Ci furono altri favori di cui benficiò la Banda?
«De Pedis, sempre su interessamento di Casaroli, venne trasferito in un'ala meno dura di Rebibbia. Comunque già nel 1982 i rapporti tra noi erano deteriorati. Noi stavamo studiando un piano per ucciderli. Oltre al caso di Abbrucciati i "testaccini" non ci avevano detto di essere in rapporti con Cosa Nostra per il rifornimento della droga. Noi (quelli della Magliana, ndr) avevamo scelto la camorra di Cutolo».
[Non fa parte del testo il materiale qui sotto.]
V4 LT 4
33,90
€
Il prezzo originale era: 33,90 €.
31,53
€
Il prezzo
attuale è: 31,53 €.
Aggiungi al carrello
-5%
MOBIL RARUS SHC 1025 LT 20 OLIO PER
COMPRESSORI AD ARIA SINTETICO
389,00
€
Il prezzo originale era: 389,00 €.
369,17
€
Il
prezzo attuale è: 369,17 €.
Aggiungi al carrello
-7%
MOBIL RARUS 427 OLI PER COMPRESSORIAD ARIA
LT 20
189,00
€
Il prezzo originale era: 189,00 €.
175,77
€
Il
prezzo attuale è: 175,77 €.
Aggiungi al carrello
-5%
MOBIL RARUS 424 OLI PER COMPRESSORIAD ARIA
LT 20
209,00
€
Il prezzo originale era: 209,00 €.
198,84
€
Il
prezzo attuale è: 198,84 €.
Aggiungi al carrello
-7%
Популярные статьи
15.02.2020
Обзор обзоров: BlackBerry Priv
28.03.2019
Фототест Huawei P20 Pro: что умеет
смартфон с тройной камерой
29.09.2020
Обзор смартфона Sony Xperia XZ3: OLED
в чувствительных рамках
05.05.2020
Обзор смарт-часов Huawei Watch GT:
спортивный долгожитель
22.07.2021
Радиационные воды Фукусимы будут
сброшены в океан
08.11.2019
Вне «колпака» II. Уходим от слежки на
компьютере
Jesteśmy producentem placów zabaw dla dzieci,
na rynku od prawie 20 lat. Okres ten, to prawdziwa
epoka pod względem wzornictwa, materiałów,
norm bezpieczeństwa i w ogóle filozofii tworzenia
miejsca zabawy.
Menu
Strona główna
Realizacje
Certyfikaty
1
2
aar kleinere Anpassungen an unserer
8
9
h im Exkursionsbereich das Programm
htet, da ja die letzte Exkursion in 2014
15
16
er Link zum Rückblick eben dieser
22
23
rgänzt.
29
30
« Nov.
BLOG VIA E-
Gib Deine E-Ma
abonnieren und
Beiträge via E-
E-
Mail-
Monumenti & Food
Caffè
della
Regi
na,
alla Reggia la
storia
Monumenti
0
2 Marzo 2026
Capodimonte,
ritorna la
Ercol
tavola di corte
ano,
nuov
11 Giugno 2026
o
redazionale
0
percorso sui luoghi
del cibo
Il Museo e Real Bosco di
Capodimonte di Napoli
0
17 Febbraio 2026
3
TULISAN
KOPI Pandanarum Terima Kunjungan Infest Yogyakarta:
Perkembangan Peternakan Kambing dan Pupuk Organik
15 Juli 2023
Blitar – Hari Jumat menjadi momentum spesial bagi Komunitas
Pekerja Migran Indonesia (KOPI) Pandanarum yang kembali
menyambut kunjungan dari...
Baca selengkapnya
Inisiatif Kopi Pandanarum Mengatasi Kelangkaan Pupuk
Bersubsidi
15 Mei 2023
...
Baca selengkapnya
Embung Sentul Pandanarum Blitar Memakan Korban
Proprio in quel periodo venne rapita Emanuela Orlandi. Per Sabrina Minardi, allora amante di De Pedis, l'esecutore materiale fu Renatino. Mente?
«Secondo me non del tutto. O meglio mischia cose vere e cose false. Furono, comunque, anni folli».
A cosa si riferisce?
«Durante la detenzione succedeva di tutto. C'era un dirigente medico di Rebibbia che scriveva tutte le cartelle cliniche false per farci ricoverare - detenere nel reparto infermiera. Era un reparto più confortevole rispetto alla detenzione ordinaria, ma si trovavano solo detenuti importanti che non avevano nessun problema fisico. Mi ricordo che ci trovai Mehmet Ali Aca e in quel reparto c'erano tutti tranne quelli in cui ne avevano bisogno».